**WHAT TO DO**:
Lines holding the word "Paller" must be located in the listing below and copied.

===== EXERCISE INPUT

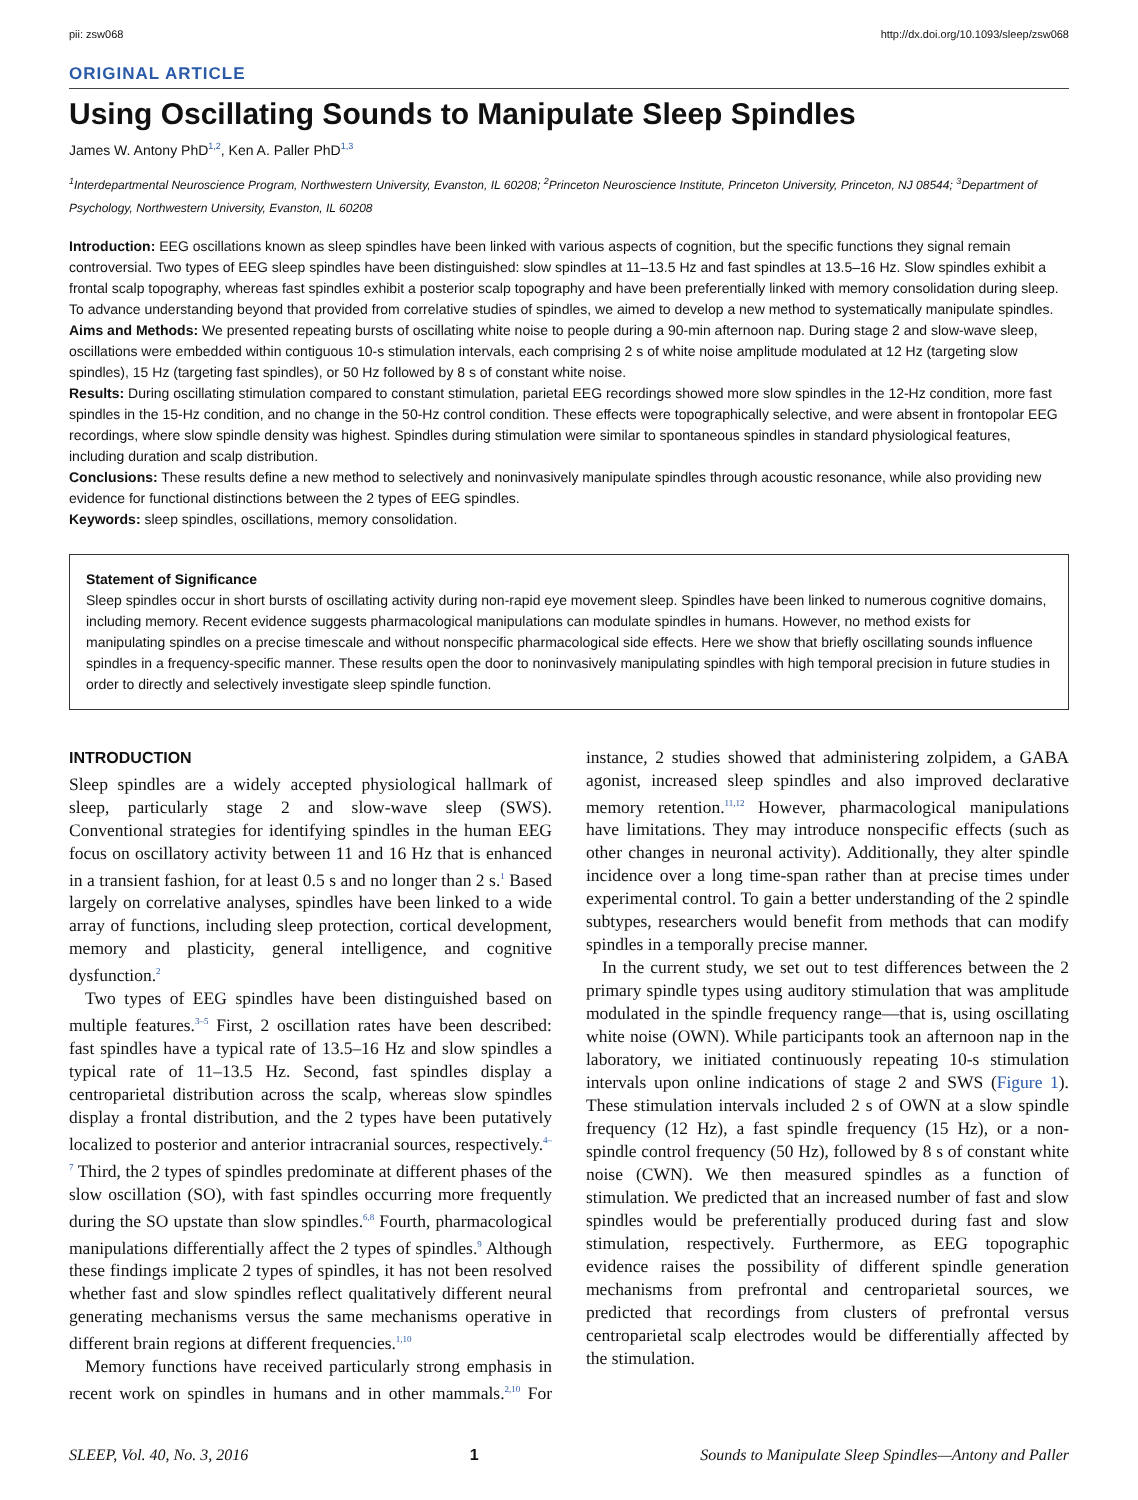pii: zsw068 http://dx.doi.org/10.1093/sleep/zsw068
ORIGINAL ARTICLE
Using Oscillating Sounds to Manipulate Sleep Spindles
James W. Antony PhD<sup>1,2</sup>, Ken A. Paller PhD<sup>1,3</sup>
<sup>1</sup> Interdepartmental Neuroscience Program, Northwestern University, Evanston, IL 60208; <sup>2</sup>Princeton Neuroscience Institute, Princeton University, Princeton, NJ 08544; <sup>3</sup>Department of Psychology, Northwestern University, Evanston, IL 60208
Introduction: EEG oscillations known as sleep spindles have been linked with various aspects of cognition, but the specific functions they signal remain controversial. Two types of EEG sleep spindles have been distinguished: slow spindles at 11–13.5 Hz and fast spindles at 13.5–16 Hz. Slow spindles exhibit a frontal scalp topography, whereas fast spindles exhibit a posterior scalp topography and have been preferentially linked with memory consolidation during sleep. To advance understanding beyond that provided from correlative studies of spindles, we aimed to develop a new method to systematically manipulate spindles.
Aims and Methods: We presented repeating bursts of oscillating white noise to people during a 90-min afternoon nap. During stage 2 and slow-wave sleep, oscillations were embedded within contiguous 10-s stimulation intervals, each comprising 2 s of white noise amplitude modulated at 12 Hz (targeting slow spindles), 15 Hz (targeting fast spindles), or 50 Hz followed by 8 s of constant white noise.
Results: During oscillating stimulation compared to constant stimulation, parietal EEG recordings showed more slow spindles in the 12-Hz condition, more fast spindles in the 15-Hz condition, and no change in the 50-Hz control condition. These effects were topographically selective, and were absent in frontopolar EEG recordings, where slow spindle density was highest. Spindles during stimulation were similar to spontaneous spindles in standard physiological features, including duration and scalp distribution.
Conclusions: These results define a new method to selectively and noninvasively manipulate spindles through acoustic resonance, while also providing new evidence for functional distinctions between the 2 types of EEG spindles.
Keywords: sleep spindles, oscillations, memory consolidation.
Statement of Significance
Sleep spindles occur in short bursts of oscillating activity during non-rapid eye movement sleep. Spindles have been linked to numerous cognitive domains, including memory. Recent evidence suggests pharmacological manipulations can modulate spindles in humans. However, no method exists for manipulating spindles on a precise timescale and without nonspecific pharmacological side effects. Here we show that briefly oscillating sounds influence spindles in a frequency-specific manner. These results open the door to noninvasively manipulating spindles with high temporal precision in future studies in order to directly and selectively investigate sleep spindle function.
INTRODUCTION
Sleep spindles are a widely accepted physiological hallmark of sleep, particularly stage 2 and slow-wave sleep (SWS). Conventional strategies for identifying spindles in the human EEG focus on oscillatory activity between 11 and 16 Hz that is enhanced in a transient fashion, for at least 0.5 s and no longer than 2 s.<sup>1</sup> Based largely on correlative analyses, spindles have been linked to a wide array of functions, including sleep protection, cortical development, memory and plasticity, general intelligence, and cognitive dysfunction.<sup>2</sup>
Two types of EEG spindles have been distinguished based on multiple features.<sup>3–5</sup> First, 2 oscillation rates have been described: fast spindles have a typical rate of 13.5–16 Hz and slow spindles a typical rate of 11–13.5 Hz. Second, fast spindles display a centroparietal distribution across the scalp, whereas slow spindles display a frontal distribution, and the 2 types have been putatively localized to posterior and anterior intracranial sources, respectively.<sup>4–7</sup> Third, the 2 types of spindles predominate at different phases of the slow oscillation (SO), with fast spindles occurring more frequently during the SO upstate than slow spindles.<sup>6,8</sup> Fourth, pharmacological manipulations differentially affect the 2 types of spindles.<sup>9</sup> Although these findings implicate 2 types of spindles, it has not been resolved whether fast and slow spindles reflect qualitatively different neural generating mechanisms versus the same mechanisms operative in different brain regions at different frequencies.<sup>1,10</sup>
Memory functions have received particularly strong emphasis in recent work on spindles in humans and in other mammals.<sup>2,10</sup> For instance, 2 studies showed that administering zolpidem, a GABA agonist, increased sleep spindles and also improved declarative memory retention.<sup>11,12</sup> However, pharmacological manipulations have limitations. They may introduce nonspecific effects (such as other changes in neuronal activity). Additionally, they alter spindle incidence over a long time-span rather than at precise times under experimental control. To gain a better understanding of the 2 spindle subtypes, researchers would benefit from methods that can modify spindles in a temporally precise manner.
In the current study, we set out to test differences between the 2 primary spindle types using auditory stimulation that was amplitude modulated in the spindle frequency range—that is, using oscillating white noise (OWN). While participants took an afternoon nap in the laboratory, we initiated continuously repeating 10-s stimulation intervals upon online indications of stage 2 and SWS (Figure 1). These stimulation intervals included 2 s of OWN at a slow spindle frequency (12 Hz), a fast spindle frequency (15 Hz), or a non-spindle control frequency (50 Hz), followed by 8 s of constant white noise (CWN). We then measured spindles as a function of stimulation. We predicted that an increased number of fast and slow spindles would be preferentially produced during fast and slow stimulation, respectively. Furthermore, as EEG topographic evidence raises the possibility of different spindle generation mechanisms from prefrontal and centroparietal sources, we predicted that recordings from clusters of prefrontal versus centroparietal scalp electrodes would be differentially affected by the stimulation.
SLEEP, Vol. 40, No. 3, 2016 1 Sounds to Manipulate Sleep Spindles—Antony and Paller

==========

**RESPONSE TO THE EXERCISE**:
James W. Antony PhD<sup>1,2</sup>, Ken A. Paller PhD<sup>1,3</sup>
SLEEP, Vol. 40, No. 3, 2016 1 Sounds to Manipulate Sleep Spindles—Antony and Paller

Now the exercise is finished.